Required action:
Scan the records for the word "Left". Report each line where it occurs.

Items from a data source:
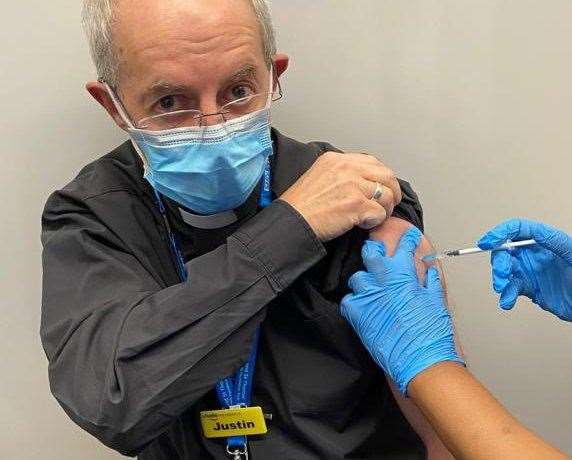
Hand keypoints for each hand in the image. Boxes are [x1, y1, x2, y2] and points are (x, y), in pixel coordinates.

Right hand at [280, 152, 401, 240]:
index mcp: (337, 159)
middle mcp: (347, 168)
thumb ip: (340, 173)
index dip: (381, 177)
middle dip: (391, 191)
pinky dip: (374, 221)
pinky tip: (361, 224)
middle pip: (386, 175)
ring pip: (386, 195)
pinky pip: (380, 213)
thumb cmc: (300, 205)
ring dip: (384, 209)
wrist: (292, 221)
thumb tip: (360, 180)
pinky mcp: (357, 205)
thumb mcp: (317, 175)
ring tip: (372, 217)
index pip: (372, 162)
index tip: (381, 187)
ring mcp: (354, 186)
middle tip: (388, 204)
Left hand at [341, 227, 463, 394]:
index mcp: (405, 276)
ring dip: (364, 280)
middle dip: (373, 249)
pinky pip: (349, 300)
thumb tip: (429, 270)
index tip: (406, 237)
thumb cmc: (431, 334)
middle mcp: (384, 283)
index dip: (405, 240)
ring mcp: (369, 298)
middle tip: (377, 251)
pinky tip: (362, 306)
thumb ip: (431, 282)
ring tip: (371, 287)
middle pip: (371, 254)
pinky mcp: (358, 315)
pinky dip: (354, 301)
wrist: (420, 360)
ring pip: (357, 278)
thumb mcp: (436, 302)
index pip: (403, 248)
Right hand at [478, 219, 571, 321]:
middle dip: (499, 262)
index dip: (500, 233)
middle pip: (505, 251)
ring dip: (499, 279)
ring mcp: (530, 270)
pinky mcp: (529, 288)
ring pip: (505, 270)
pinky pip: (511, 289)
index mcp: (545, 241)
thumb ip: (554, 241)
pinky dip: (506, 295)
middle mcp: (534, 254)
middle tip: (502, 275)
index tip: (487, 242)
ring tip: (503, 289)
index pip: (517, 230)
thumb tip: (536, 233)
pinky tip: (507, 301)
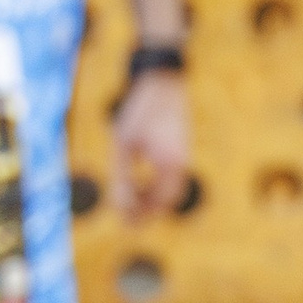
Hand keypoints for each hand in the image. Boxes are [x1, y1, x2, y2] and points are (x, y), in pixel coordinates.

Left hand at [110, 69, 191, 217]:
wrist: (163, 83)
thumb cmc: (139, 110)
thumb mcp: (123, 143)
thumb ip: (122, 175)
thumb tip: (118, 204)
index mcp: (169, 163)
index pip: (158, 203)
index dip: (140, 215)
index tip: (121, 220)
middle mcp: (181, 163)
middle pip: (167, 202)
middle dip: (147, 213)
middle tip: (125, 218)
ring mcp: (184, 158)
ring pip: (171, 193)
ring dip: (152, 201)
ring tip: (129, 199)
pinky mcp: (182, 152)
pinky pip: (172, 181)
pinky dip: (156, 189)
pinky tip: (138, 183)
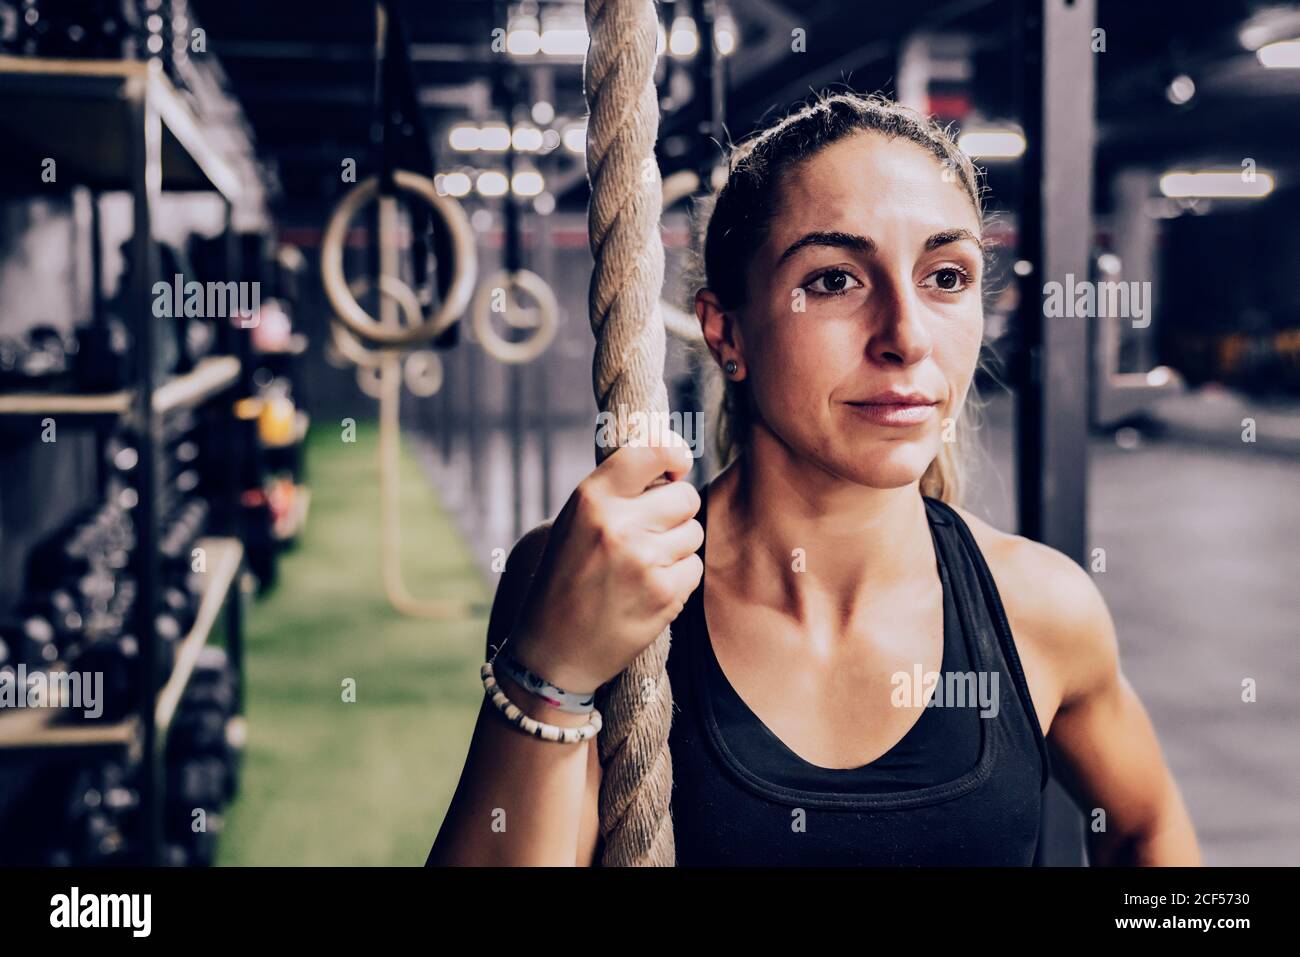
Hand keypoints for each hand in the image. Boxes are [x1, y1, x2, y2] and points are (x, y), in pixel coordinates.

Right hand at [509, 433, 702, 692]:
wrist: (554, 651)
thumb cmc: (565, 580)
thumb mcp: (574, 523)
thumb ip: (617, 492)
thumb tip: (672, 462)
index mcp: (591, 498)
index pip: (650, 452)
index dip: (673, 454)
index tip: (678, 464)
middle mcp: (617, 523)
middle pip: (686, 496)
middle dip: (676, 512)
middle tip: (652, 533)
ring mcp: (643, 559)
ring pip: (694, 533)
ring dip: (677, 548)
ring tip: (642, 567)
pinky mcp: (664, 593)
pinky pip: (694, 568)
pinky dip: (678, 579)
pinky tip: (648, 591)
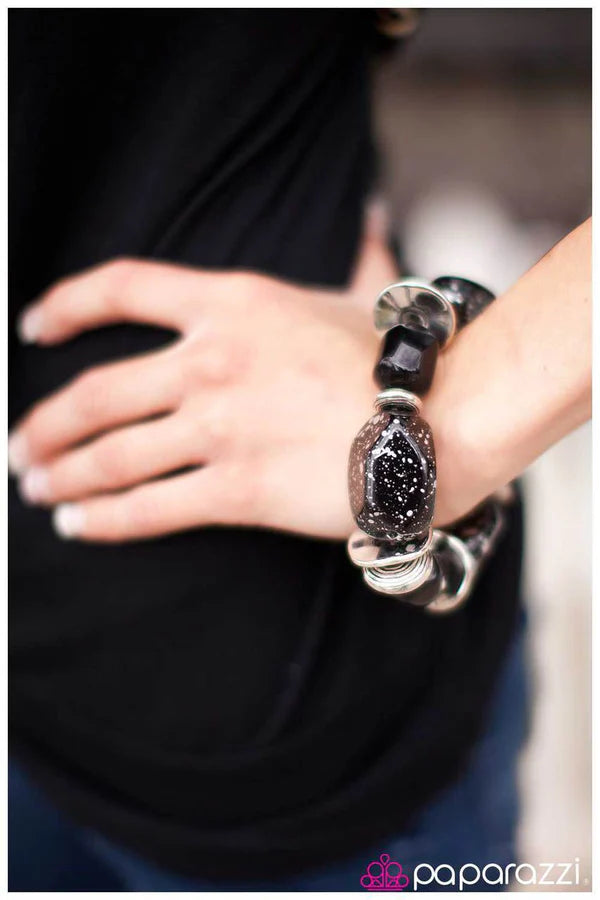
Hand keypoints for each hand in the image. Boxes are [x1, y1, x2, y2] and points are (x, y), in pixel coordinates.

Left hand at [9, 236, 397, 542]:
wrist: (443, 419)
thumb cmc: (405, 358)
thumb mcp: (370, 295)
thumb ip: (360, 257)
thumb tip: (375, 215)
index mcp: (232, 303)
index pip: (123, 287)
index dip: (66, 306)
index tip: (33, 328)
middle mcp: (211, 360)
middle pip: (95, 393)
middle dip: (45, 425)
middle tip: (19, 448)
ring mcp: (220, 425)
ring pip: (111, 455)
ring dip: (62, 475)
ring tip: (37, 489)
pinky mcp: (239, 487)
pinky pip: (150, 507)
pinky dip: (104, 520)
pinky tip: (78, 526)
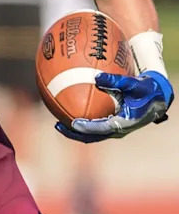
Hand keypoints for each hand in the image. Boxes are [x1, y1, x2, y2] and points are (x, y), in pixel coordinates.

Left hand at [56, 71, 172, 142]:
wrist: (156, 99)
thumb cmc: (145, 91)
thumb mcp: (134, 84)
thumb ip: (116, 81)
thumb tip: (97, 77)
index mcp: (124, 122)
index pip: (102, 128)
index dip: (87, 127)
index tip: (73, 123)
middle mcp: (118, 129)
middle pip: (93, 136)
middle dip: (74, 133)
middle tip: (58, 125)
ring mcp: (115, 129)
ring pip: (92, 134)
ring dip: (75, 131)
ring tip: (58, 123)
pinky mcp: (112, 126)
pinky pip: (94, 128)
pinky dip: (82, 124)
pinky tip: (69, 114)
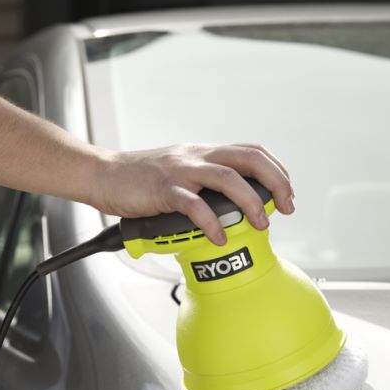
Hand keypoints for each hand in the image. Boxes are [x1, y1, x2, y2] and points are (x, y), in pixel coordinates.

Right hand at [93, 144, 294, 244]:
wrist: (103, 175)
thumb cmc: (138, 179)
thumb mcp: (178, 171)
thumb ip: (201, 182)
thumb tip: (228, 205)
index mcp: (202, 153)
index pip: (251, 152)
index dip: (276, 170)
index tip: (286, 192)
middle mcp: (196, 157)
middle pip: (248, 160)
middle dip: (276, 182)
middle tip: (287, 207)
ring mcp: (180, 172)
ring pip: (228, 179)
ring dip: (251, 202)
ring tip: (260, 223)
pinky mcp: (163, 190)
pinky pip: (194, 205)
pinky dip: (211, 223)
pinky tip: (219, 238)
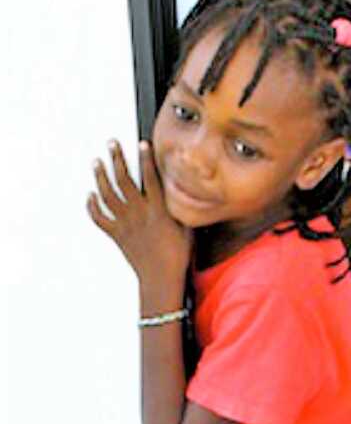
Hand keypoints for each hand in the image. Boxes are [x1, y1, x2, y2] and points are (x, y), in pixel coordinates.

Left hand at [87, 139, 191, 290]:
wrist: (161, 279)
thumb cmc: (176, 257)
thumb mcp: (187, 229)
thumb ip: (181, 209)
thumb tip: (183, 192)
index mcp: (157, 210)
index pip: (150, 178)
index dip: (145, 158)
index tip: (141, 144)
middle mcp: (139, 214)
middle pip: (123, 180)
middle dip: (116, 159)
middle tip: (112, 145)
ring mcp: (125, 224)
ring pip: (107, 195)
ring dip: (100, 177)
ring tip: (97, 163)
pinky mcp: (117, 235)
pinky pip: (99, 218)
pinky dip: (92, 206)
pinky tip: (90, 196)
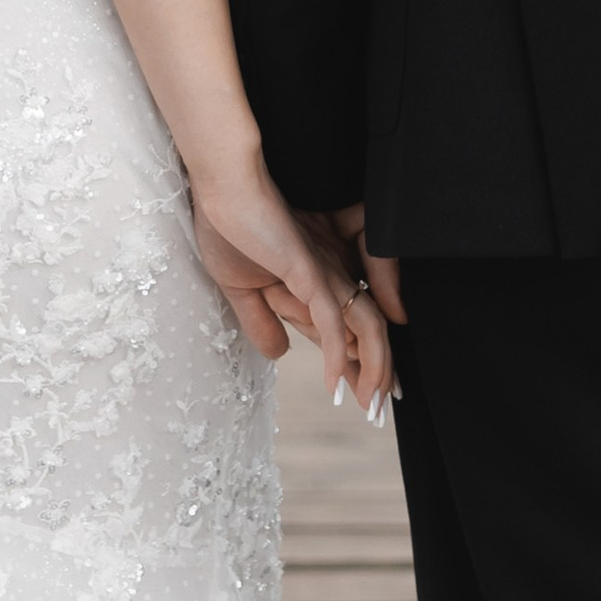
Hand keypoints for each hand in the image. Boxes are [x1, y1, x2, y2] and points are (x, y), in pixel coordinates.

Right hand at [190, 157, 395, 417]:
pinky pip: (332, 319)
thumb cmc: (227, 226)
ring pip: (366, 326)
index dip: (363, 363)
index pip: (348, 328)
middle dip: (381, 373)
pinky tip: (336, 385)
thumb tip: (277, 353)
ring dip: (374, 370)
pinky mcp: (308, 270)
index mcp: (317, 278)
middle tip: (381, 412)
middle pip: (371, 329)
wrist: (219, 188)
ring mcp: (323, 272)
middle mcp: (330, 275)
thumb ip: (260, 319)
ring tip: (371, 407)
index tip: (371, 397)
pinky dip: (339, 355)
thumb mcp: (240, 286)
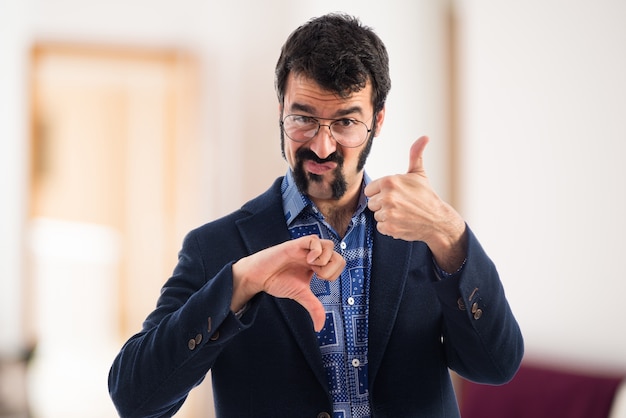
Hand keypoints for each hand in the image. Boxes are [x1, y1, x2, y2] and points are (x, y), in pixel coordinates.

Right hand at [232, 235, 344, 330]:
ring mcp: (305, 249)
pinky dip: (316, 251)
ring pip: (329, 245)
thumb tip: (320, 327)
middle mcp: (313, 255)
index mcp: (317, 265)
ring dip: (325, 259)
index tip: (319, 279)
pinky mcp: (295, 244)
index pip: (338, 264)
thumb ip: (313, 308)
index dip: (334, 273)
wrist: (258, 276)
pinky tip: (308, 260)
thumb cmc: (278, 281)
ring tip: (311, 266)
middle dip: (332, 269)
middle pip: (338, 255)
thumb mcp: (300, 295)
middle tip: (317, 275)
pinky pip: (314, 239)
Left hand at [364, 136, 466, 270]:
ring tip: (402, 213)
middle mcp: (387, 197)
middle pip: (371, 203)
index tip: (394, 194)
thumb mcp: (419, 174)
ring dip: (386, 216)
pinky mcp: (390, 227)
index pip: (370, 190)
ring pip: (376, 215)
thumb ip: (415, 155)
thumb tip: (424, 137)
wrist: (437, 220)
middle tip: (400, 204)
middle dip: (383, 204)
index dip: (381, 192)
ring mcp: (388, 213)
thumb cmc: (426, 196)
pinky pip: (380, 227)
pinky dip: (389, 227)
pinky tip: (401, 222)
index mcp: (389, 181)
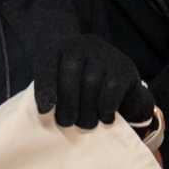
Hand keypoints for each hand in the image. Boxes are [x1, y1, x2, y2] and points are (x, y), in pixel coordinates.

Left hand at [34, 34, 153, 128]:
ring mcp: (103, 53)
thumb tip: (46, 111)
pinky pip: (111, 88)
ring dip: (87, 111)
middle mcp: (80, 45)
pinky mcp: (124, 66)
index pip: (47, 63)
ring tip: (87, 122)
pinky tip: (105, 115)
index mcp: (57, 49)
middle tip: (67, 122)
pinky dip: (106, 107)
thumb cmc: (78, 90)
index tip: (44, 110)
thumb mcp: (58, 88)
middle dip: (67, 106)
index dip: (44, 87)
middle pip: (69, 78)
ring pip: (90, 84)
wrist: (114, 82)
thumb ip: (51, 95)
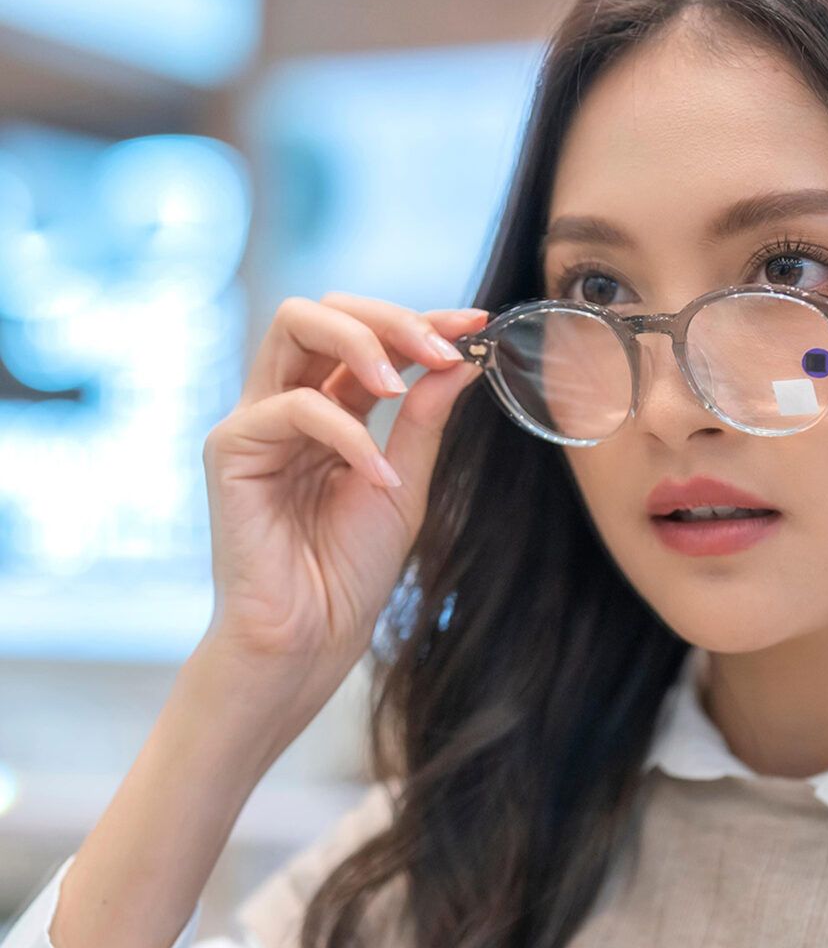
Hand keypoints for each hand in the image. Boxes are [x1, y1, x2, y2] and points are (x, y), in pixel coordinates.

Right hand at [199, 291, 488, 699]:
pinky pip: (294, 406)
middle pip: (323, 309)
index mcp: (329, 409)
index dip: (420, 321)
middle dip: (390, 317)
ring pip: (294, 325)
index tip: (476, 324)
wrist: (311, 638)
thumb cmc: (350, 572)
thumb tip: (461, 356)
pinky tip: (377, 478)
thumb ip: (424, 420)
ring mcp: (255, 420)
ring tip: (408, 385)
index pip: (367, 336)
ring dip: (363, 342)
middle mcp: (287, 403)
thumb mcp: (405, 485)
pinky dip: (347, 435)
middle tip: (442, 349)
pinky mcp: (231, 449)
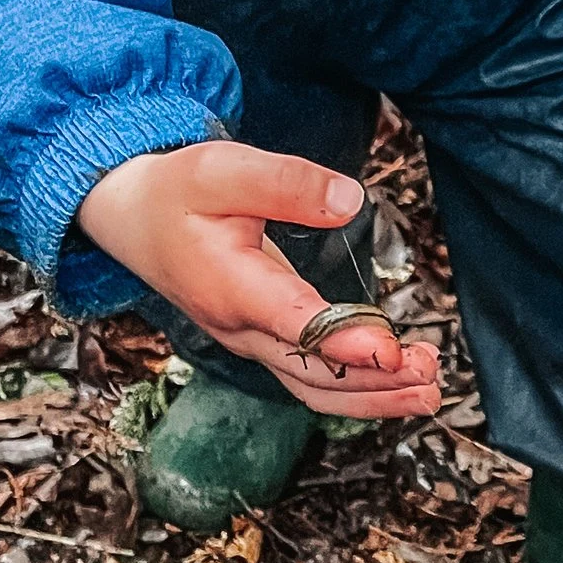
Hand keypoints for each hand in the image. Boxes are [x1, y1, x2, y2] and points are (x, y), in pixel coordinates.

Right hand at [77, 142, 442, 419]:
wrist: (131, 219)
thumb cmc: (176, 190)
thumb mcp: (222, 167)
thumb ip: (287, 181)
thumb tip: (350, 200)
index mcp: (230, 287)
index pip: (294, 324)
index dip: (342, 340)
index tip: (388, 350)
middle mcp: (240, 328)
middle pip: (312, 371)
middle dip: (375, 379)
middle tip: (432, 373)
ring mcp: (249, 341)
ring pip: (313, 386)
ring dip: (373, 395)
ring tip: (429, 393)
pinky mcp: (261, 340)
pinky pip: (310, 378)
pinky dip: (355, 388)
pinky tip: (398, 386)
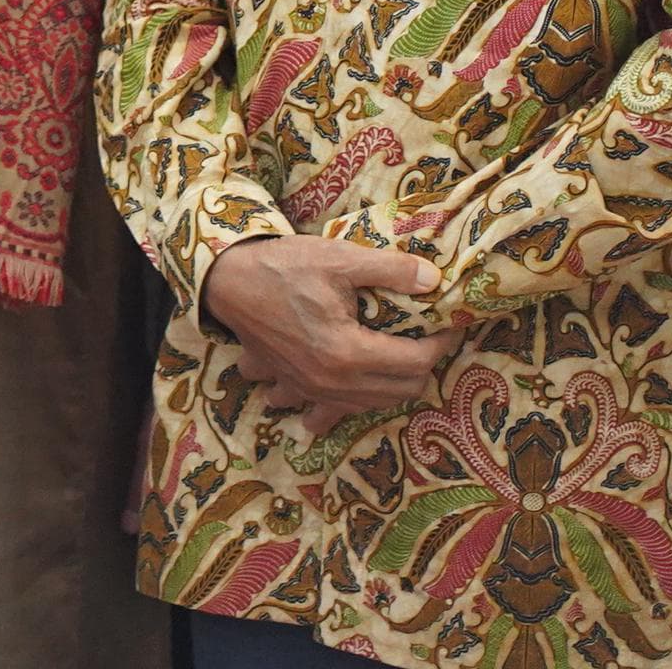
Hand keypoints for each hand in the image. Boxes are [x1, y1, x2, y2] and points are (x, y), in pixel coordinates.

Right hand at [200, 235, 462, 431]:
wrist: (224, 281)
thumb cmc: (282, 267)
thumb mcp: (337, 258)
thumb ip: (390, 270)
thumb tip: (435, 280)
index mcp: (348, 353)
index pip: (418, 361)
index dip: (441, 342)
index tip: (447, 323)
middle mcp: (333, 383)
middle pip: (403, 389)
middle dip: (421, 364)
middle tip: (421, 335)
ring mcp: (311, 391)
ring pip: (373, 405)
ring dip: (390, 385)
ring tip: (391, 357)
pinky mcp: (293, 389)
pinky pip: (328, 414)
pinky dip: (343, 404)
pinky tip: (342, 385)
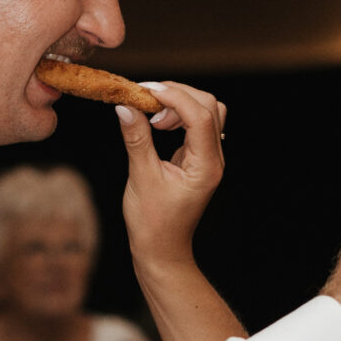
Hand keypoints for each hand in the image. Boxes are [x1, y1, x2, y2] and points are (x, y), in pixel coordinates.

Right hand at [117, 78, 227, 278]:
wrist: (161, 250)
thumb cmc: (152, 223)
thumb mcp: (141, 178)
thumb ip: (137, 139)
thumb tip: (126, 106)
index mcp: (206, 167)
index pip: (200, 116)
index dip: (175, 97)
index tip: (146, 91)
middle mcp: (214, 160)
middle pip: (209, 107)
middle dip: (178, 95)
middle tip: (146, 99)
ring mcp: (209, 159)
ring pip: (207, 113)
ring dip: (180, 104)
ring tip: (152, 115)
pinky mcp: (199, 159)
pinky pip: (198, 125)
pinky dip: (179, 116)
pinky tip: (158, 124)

Result for this task:
Left hand at [341, 227, 463, 394]:
Left hand at [110, 69, 191, 217]:
Left hand at [9, 236, 397, 542]:
Left hand at [56, 71, 172, 142]:
Left hand at [87, 139, 191, 290]:
Left hand at [364, 136, 466, 270]:
Left hand at [34, 34, 153, 128]:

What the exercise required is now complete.